# SOURCE DATA
※
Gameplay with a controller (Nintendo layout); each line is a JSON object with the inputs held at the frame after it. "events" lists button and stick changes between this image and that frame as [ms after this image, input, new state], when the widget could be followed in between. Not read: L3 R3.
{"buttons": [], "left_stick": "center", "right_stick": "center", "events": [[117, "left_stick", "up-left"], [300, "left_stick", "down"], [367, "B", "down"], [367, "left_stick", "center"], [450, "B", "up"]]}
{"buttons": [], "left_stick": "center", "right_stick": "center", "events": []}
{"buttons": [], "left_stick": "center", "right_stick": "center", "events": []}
※
# DIRECTIONS
Your job is to set down the whole listing a second time, exactly.

# COMPLETED TASK
Gameplay with a controller (Nintendo layout); each line is a JSON object with the inputs held at the frame after it. "events" lists button and stick changes between this image and that frame as [ms after this image, input, new state], when the widget could be followed in between. Not read: L3 R3.
{"buttons": [], "left_stick": "center", "right_stick": "center", "events": [[117, "left_stick", "up-left"], [300, "left_stick", "down"], [367, "B", "down"], [367, "left_stick", "center"], [450, "B", "up"]]}
{"buttons": [], "left_stick": "center", "right_stick": "center", "events": []}
{"buttons": [], "left_stick": "center", "right_stick": "center", "events": []}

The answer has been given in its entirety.